• Task directions: Using the entries that follow, write out the line containing "rozwiązań są maszyny do mycia podłóg, które", the line containing "ważne w kontekście zdrowia publicznego. Warto", and every line between them, exactly and nothing else.

Start of Block

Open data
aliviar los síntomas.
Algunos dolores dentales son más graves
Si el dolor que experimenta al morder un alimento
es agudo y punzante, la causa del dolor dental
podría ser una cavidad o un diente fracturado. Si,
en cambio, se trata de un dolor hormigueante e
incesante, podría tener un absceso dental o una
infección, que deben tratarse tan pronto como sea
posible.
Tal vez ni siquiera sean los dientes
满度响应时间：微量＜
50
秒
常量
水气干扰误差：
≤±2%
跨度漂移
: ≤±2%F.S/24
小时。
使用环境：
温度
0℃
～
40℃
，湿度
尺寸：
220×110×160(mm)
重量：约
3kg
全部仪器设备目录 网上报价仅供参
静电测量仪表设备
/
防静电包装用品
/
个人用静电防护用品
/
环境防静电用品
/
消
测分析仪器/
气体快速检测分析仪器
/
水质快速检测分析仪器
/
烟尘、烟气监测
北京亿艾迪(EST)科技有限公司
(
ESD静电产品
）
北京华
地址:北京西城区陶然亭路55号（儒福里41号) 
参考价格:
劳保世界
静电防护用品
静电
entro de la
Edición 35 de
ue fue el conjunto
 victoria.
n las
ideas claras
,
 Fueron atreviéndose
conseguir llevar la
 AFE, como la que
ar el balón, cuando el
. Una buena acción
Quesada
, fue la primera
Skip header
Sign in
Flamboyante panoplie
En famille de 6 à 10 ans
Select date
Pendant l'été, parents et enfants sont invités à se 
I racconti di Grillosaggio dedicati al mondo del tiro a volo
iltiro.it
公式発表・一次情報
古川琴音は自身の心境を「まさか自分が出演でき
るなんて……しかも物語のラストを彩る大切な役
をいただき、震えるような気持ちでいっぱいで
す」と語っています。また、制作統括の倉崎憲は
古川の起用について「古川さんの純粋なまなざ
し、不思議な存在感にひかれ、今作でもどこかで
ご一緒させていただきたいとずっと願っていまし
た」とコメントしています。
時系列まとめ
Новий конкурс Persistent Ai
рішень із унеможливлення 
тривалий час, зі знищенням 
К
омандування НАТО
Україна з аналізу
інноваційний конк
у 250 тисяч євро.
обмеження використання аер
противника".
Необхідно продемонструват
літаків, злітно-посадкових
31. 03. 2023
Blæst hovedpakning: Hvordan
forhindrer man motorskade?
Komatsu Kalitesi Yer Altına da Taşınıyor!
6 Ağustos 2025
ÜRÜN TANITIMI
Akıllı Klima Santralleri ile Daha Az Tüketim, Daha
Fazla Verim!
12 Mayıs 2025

End of Block
Start of Block

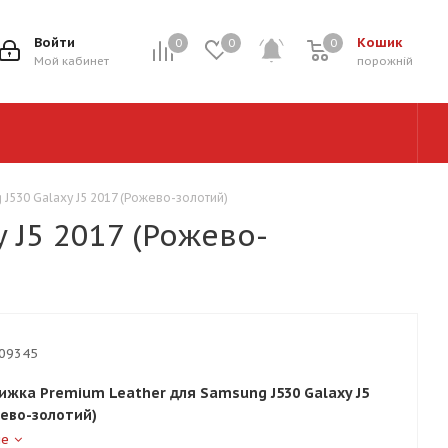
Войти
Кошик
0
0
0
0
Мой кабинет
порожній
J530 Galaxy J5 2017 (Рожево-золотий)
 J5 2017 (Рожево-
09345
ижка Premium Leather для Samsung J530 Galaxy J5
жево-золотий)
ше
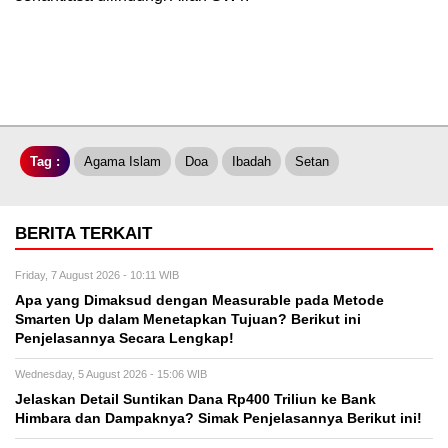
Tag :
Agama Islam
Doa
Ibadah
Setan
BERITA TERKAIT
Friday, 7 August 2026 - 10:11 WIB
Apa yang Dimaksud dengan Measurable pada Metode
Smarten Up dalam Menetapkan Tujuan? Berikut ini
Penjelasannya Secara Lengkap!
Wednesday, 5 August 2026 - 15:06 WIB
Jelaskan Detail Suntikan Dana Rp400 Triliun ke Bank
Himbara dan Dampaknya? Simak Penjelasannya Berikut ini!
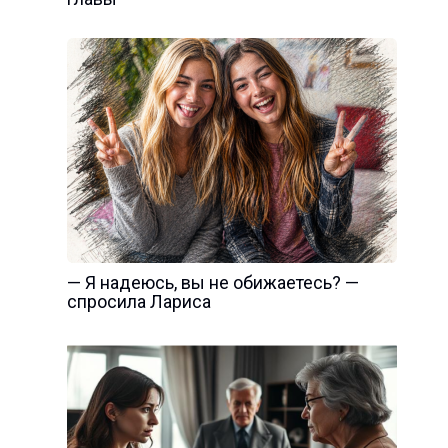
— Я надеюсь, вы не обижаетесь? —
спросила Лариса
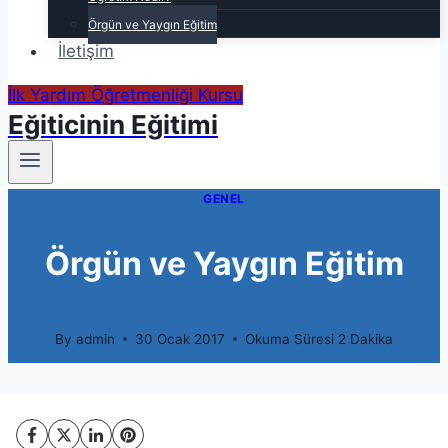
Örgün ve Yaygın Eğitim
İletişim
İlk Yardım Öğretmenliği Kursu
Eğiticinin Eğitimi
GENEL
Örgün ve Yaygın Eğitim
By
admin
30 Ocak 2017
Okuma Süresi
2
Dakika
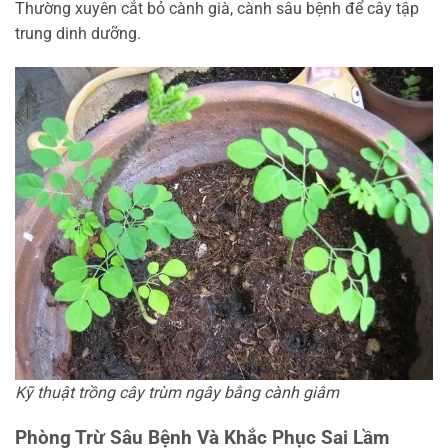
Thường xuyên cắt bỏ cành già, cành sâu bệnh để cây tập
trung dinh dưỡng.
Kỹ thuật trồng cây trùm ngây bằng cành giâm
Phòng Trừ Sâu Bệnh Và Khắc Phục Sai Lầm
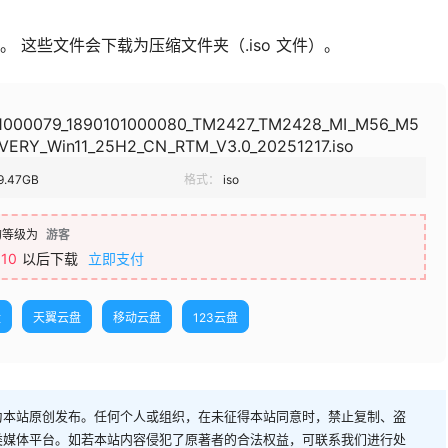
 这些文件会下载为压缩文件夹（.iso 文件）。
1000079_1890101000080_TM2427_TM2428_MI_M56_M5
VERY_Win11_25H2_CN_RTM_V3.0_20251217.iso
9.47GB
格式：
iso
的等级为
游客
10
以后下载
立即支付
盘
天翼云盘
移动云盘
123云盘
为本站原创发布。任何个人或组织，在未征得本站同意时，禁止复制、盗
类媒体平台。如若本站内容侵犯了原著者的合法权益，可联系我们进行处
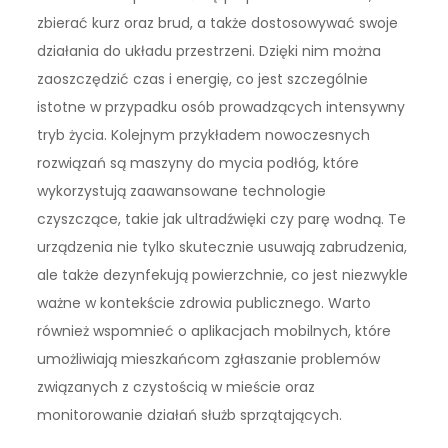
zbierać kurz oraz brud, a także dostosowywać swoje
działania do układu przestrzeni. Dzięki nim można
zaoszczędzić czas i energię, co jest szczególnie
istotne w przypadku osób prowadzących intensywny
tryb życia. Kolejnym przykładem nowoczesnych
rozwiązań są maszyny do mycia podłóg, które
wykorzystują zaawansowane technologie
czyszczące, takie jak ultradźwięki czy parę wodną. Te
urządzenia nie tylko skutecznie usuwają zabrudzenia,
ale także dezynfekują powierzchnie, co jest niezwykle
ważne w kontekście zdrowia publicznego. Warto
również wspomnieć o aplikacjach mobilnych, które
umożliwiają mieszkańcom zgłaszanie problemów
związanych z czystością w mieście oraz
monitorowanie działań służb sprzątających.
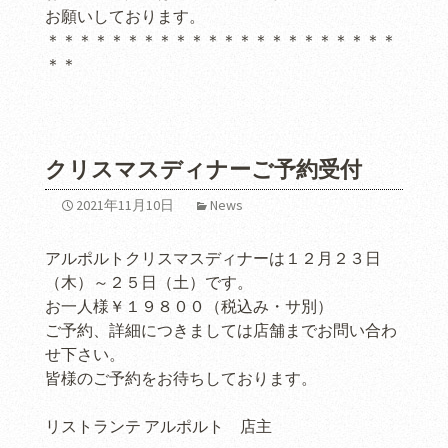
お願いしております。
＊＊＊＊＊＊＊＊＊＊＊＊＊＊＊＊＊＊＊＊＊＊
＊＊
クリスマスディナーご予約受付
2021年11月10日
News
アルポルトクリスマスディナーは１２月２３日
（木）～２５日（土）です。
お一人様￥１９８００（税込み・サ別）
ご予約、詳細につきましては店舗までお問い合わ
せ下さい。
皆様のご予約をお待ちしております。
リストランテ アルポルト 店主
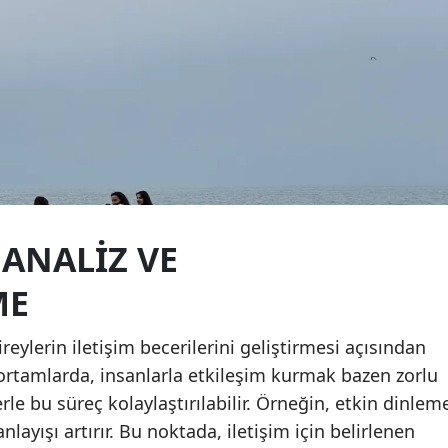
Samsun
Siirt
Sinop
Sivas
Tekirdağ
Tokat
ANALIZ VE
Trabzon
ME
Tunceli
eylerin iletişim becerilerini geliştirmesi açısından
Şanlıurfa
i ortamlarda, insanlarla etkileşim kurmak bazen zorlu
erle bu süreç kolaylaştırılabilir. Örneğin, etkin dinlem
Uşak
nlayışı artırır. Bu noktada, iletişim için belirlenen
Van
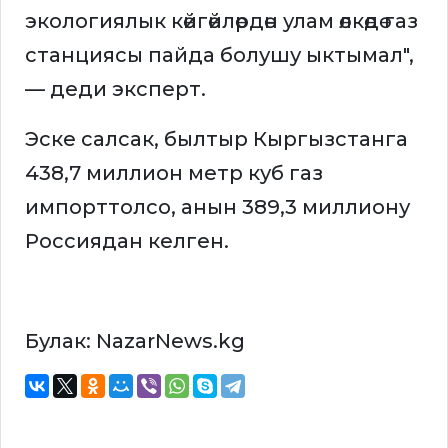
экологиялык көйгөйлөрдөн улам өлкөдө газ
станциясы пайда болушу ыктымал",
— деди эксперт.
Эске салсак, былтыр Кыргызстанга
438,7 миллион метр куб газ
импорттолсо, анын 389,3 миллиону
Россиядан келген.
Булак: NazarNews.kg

End of Block

• Answer for this exercise:
rozwiązań są maszyny do mycia podłóg, które
wykorzystują zaawansowane technologie
czyszczące, takie jak ultradźwięki czy parę wodną. Te
urządzenia nie tylko skutecznie usuwają zabrudzenia,
ale także dezynfekują powierzchnie, co jest niezwykle
ważne w kontekście zdrowia publicznego. Warto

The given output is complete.